ACTIVITY: Which lines in the records contain the word "program"? Pick out each one and copy it in full.
_ _ _
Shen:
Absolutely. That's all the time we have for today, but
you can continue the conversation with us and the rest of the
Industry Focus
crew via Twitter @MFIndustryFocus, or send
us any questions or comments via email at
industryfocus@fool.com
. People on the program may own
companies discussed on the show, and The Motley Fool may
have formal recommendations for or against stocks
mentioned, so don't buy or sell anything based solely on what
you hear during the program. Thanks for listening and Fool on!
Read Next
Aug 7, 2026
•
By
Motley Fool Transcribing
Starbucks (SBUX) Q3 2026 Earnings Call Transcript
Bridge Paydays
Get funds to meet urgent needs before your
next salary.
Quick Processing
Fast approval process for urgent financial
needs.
_ _ _
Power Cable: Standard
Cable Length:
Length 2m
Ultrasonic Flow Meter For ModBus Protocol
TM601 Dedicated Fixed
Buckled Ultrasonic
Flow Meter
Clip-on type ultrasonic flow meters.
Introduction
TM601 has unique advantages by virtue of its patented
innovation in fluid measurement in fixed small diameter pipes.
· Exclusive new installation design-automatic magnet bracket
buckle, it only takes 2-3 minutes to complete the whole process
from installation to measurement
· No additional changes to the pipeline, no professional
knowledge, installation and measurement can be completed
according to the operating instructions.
_ _ _
SOLUTION TO THIS EXERCISE:
. People on the program may own
you hear during the program. Thanks for listening and Fool on!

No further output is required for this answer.